Nachdem der Kindesvater im Scheidungstermin nur noch über seine Ex-Frau und die Kinder schimpfte, sah auch das Gericht ein, dass zwischen den Eltern keine tragfähige Grundlage für die gemeinsame Ausübung des Sorgerechts bestand. Nach kurzer, heftiger Erörterung stimmte der Vater der Übertragung der alleinigen elterlichen Sorge auf die Mutter zu.

Dieser Fall wird mir in Zukunft eine Lehre sein. Nach den Konsensmodellen soll sich der Sachvortrag auf das unbedingt Nötige erschöpfen. Was dem Gericht allerdings als "nötig" erscheint, um Erfolgsaussichten für die Gewährung von VKH annehmen zu können, bleibt im Dunkeln.

Im vorliegenden Falle hatte ich bewußt darauf verzichtet, die gewaltätigen Übergriffe des Vaters gegen Ehefrau und Kinder nochmals zu erwähnen; wie sich zeigte, waren diese dem Gericht noch bekannt.
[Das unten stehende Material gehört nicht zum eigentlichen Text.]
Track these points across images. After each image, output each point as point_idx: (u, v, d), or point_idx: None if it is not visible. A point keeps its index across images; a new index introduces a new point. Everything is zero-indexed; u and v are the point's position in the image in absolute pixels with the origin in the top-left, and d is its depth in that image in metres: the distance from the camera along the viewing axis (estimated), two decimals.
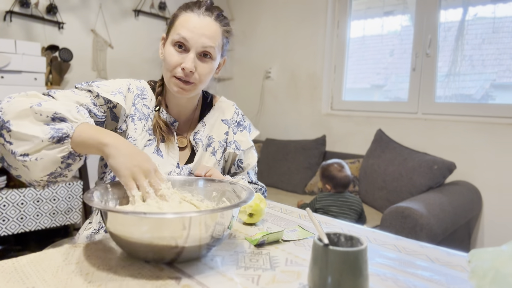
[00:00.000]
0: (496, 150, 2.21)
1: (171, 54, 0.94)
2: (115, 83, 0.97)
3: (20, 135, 0.72)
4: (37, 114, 0.74)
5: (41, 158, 0.72)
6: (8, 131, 0.72)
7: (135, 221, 0.60)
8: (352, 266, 0.51)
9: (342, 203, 2.01)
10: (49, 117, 0.74)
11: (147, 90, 1.03)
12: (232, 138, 1.10)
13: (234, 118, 1.13)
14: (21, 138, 0.72)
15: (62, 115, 0.75)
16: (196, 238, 0.61)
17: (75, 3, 2.79)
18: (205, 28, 0.94)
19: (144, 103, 1.01)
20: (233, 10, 3.70)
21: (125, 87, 0.97)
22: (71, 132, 0.74)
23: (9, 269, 0.61)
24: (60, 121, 0.75)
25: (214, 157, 1.06)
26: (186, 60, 0.93)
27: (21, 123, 0.73)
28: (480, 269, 0.51)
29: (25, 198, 2.09)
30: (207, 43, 0.94)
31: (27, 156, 0.72)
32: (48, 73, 2.53)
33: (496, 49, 2.30)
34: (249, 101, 3.55)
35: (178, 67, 0.94)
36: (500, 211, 2.21)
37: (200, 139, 1.05)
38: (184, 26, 0.94)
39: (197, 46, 0.93)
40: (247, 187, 0.78)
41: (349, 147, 2.85)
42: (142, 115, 0.99)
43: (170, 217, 0.59)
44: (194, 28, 0.93)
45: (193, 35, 0.93)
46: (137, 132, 0.97)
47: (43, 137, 0.72)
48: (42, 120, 0.74)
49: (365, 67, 2.95)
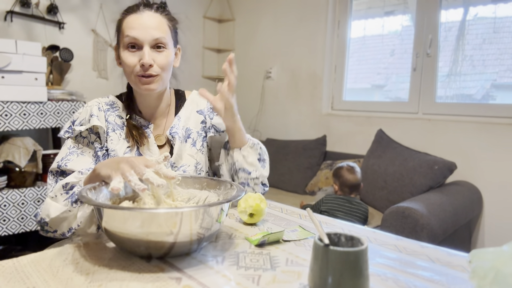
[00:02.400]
0: (497, 150, 2.21)
1: (126, 57, 0.98)
2: (86, 110, 1.02)
3: (54, 220, 0.84)
4: (53, 198, 0.86)
5: (80, 222, 0.81)
6: (46, 225, 0.85)
7: (127, 216, 0.61)
8: (352, 266, 0.51)
9: (348, 209, 1.99)
10: (63, 192, 0.87)
11: (117, 102, 1.08)
12: (209, 123, 1.12)
13: (208, 106, 1.15)
14: (56, 222, 0.84)
15: (70, 183, 0.87)
16: (187, 233, 0.63)
17: (75, 3, 2.79)
18: (149, 21, 0.98)
19: (117, 114, 1.05)
20: (234, 10, 3.70)
21: (95, 109, 1.02)
22: (82, 180, 0.86)
23: (10, 269, 0.61)
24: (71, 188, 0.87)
25: (195, 148, 1.08)
26: (142, 56, 0.96)
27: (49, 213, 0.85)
28: (481, 269, 0.51)
29: (26, 198, 2.09)
30: (156, 34, 0.97)
31: (72, 228, 0.83)
32: (49, 73, 2.53)
33: (497, 49, 2.30)
34: (250, 101, 3.55)
35: (137, 65, 0.97)
36: (501, 211, 2.21)
37: (176, 132, 1.07)
38: (129, 27, 0.97)
39: (148, 39, 0.96)
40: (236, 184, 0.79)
41: (349, 147, 2.85)
42: (115, 125, 1.03)
43: (161, 212, 0.61)
44: (140, 25, 0.97)
45: (140, 31, 0.96)
46: (113, 143, 1.01)
47: (68, 208, 0.83)
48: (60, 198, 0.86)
49: (366, 67, 2.95)
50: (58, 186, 0.86)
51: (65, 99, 2.30)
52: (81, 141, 1.01)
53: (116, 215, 0.63)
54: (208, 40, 3.77)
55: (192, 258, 0.67)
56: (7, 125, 2.03)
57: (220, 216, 0.68)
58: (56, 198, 0.85)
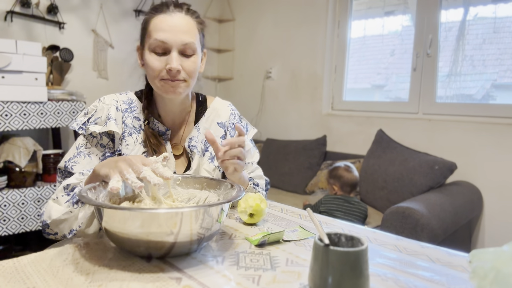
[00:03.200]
0: (497, 150, 2.21)
1: (152, 60, 0.93)
2: (103, 108, 0.97)
3: (55, 222, 0.82)
4: (55, 199, 0.85)
5: (82, 222, 0.80)
6: (48, 227, 0.84)
7: (127, 216, 0.61)
8: (352, 266, 0.51)
9: (347, 208, 1.99)
10: (64, 193, 0.85)
11: (135, 102, 1.02)
12: None
13: (230, 120, 1.11)
14: (57, 224, 0.83)
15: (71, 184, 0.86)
16: (187, 233, 0.63)
17: (75, 3, 2.79)
18: (180, 24, 0.92)
19: (134, 115, 1.00)
20: (234, 10, 3.70)
21: (113, 110, 0.97)
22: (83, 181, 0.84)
23: (10, 269, 0.61)
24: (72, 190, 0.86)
25: (213, 163, 1.04)
26: (169, 61, 0.91)
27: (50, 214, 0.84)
28: (481, 269, 0.51)
29: (26, 198, 2.09)
30: (186, 39, 0.92)
31: (74, 230, 0.82)
32: (49, 73, 2.53)
33: (497, 49, 2.30)
34: (250, 101, 3.55)
35: (163, 69, 0.92)
36: (501, 211, 2.21)
37: (195, 145, 1.03)
38: (158, 29, 0.92)
39: (177, 44, 0.92)
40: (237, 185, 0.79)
41: (349, 147, 2.85)
42: (132, 129, 0.98)
43: (162, 212, 0.60)
44: (169, 27, 0.91)
45: (170, 34, 0.91)
46: (129, 148, 0.96)
47: (69, 209, 0.81)
48: (61, 200, 0.84)
49: (366, 67, 2.95)
50: (60, 187, 0.85)
51: (65, 99, 2.30)
52: (91, 140, 0.96)
53: (116, 215, 0.63)
54: (208, 40, 3.75)
55: (192, 258, 0.67)
56: (7, 125, 2.03)
57: (220, 216, 0.68)
58: (58, 200, 0.84)
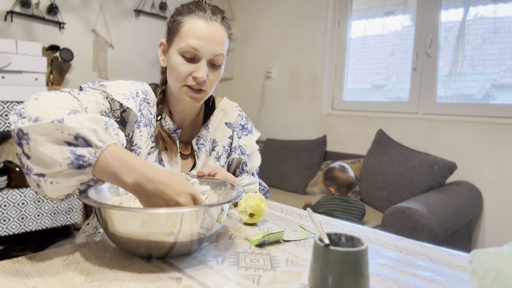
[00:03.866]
0: (497, 150, 2.21)
1: (180, 64, 0.91)
2: (124, 86, 0.92)
3: (38, 152, 0.63)
4: (57, 130, 0.63)
5: (57, 183, 0.64)
6: (27, 144, 0.63)
7: (128, 216, 0.61)
8: (352, 266, 0.51)
9: (346, 208, 2.00)
10: (72, 135, 0.63)
11: (150, 94, 1.00)
12: (237, 143, 1.08)
13: (238, 121, 1.11)
14: (38, 156, 0.63)
15: (86, 137, 0.64)
16: (187, 233, 0.63)
17: (76, 3, 2.79)
18: (214, 35, 0.91)
19: (149, 108, 0.98)
20: (234, 10, 3.70)
21: (134, 92, 0.94)
22: (93, 160, 0.64)
23: (10, 269, 0.61)
24: (83, 141, 0.64)
25: (218, 163, 1.05)
26: (198, 69, 0.90)
27: (40, 139, 0.63)
28: (481, 269, 0.51)
29: (26, 198, 2.09)
30: (218, 51, 0.91)
31: (43, 177, 0.63)
32: (49, 73, 2.53)
33: (497, 49, 2.30)
34: (250, 101, 3.55)
35: (189, 76, 0.91)
36: (501, 211, 2.21)
37: (203, 144, 1.03)
38: (192, 34, 0.89)
39: (208, 54, 0.91)
40: (237, 185, 0.80)
41: (349, 147, 2.85)
42: (147, 121, 0.96)
43: (162, 213, 0.60)
44: (204, 36, 0.89)
45: (203, 43, 0.89)
46: (142, 140, 0.94)
47: (61, 162, 0.62)
48: (63, 138, 0.63)
49: (366, 67, 2.95)
50: (71, 123, 0.64)
51: None
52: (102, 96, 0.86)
53: (116, 215, 0.63)
54: None
55: (193, 258, 0.67)
56: (8, 125, 2.03)
57: (221, 217, 0.68)
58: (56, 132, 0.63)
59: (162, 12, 3.27)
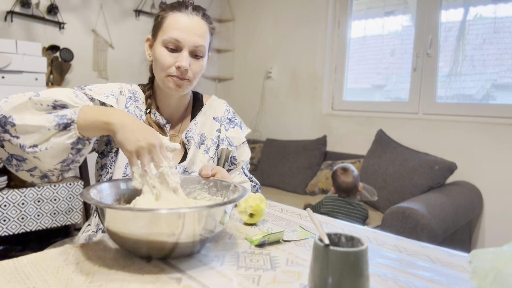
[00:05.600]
0: (497, 150, 2.21)
1: (163, 55, 0.96)
2: (107, 86, 0.98)
3: (25, 127, 0.72)
4: (37, 104, 0.74)
5: (51, 147, 0.73)
6: (12, 126, 0.72)
7: (129, 216, 0.61)
8: (352, 266, 0.51)
9: (348, 210, 1.99)
10: (50, 105, 0.75)
11: (139, 93, 1.05)
12: (224, 135, 1.11)
13: (225, 115, 1.14)
14: (27, 130, 0.72)
15: (62, 101, 0.75)
16: (189, 233, 0.62)
17: (76, 3, 2.80)
18: (195, 27, 0.96)
19: (137, 105, 1.02)
20: (234, 10, 3.70)
21: (117, 90, 0.98)
22: (75, 117, 0.75)
23: (10, 269, 0.61)
24: (61, 108, 0.75)
25: (208, 155, 1.07)
26: (180, 59, 0.95)
27: (24, 116, 0.73)
28: (481, 269, 0.51)
29: (26, 198, 2.09)
30: (199, 42, 0.96)
31: (37, 147, 0.73)
32: (49, 73, 2.53)
33: (497, 49, 2.30)
34: (250, 101, 3.55)
35: (173, 66, 0.95)
36: (501, 211, 2.21)
37: (192, 137, 1.06)
38: (174, 27, 0.95)
39: (190, 45, 0.95)
40: (240, 185, 0.80)
41: (350, 147, 2.85)
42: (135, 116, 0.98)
43: (164, 213, 0.60)
44: (185, 28, 0.95)
45: (184, 35, 0.95)
46: None
47: (49, 126, 0.73)
48: (43, 109, 0.74)
49: (366, 67, 2.95)
50: (46, 95, 0.76)
51: None
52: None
53: (118, 216, 0.63)
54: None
55: (192, 258, 0.67)
56: None
57: (224, 218, 0.68)
58: (35, 106, 0.75)
59: None
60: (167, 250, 0.63)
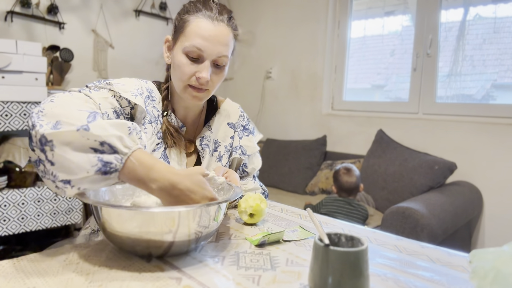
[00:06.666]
0: (497, 150, 2.21)
1: (183, 63, 0.91)
2: (131, 83, 0.92)
3: (64, 160, 0.64)
4: (83, 138, 0.65)
5: (84, 188, 0.66)
6: (51, 150, 0.64)
7: (125, 215, 0.62)
8: (352, 266, 0.51)
9: (348, 211, 1.99)
10: (97, 141, 0.65)
11: (155, 92, 1.00)
12: (238, 143, 1.09)
13: (239, 122, 1.12)
14: (64, 165, 0.64)
15: (112, 144, 0.66)
16: (185, 231, 0.63)
17: (76, 3, 2.79)
18: (220, 36, 0.90)
19: (154, 105, 0.97)
20: (234, 9, 3.69)
21: (140, 89, 0.93)
22: (119, 166, 0.66)
23: (10, 269, 0.61)
24: (109, 147, 0.66)
25: (220, 163, 1.05)
26: (201, 69, 0.90)
27: (66, 148, 0.64)
28: (481, 269, 0.51)
29: (26, 198, 2.09)
30: (222, 52, 0.91)
31: (69, 183, 0.65)
32: (49, 73, 2.53)
33: (497, 49, 2.30)
34: (250, 101, 3.55)
35: (193, 76, 0.91)
36: (501, 211, 2.21)
37: (207, 144, 1.04)
38: (198, 34, 0.89)
39: (213, 55, 0.90)
40: (235, 185, 0.80)
41: (349, 147, 2.85)
42: (152, 117, 0.95)
43: (158, 212, 0.61)
44: (210, 37, 0.89)
45: (208, 44, 0.89)
46: (147, 136, 0.93)
47: (89, 169, 0.64)
48: (89, 144, 0.65)
49: (366, 67, 2.95)
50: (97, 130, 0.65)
51: None
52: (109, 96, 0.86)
53: (114, 214, 0.63)
54: None
55: (192, 258, 0.67)
56: (8, 125, 2.03)
57: (218, 215, 0.68)
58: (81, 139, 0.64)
59: (162, 12, 3.27)
60: (164, 248, 0.64)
Durch die Ablehnung der VKH für das isolierte Sorgerechtsverfahren habe ich viel Geld verloren und viel Arbeit geleistet, die mir niemand bezahlt.

In Zukunft werde ich lieber den Jauchekübel ausleeren, bevor ich mir selbst den Vorwurf machen muss, zu dezent und damit zu wenig überzeugend vorgetragen zu haben.

1 Kommentar:

  1. Dass sich der Sachvortrag auf das unbedingt Nötige beschränken soll, bedeutet gerade nicht, dass man sich auf einen nicht ausreichenden Tatsachenvortrag beschränken darf (wie dies bei dem Hinweis auf eine einzelne E-Mail der Fall ist, die, wie jeder von uns weiß, in spontanem Ärger auch schonmal missraten kann).